The new business cycle - this new prolonged expansion attributed to either the new monetarism or Reaganomics - can be more understood in terms of Keynes. John Maynard Keynes was a British big guy - they dub 'Sir' - who in the Great Depression era proposed that a nation-state, which controls the production of money anyhow, could borrow up the kazoo and spend it in ways that would get businessmen off their tuffs and their machines cranked up and people back at work and everybody would be happy again. At that time, though, it took Hitler to get politicians off their tuffs first. This time around it took Ronald Reagan.

Reagan himself, of course, praised 'supply-siders' - it would be investors who led the expansion, he promised. But investors themselves relied on a large federal deficit and low interest rates to create a huge sum of money to invest. As long as wages are kept down, and it isn't taxed, most of it remains as profit to be reinvested again and again at a feverish pitch, raising - as we have witnessed - a lot of bull in the stock markets.

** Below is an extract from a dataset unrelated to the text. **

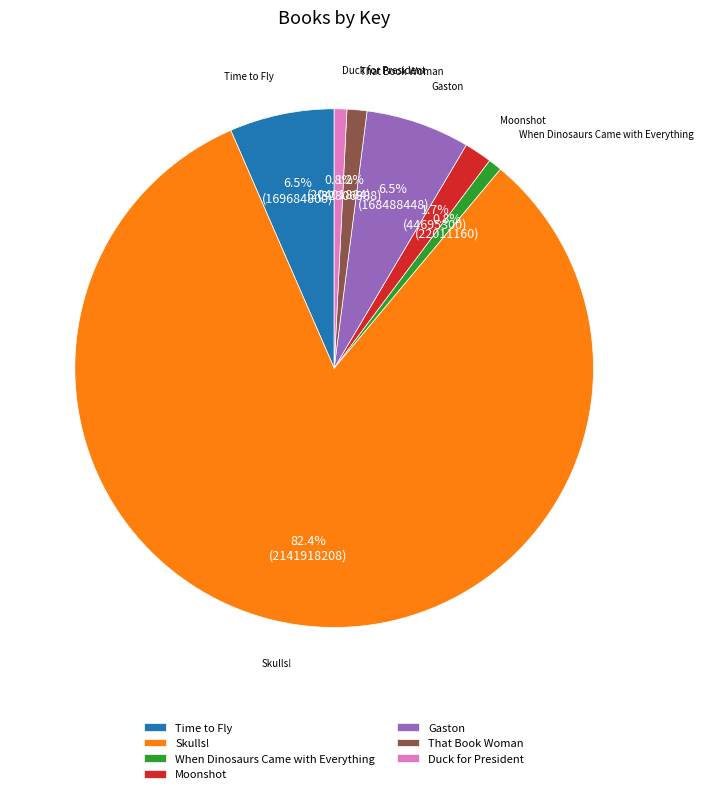

What percentage is the Duck for President slice, to the nearest percent?

1%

Theoretically, Keynes is quite right. If one conceives of a national - or, presently, a global - economy as a vast economic machine, like a table saw or tractor, it is quite logical to borrow to buy that machine provided it can produce enough money to pay back its loan and hopefully make a little extra. In this same way, a huge federal deficit feeding a rising stock market creates more taxable revenue which, even at reduced tax rates, can pay off that debt and maybe earn a little extra. But, as with the table saw or tractor, a prudent businessman would hope to do so before it is junk. This is where the notion of business cycle is so important.

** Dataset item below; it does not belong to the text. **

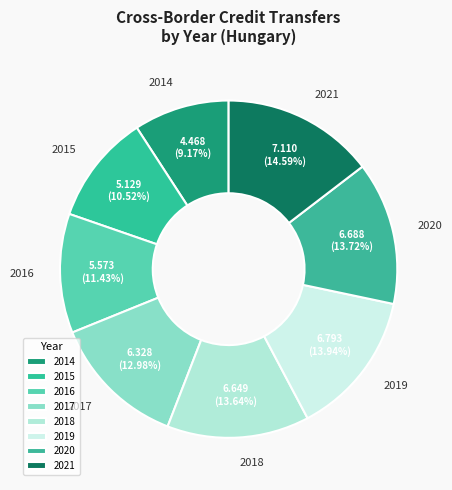

Between 2018 and 2015, which is larger?

2018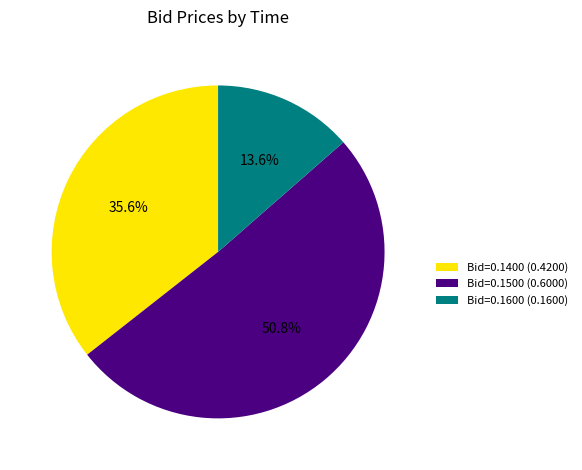

Is the sum of Bid=0.1400 (0.4200) and Bid=0.1600 (0.1600) greater than half?

No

We have, as a nation-state, reached the level in this economic expansion - this business cycle - that we no longer have to borrow to charge it up. On the basis of these higher earnings, the President and the collective Congress are able to put forth annual budgets which are approaching some balance - but we have yet to reach a point where we begin to pay it off. The critical factor in this grand enterprise is its duration, after which we again have to borrow to 'prime the pump.' Being so heavily invested in automobiles and warheads, we should consider this cycle not, as is the basis of election year strategists, as lasting 5 - 20 years, but consider, as did the Nathan Forrester model, in terms of century or two.

Many commentators today have taken to speaking of the business cycle as if it had its own life of its own, like a god or demon. But in fact it is a composite of many factors - technology, which is to say a particular mix of capital and labor, geopolitical stability or lack thereof, and environmental constraints. An ill or illiterate population, for example, would likely have an affect on economic production, as would a polar meltdown.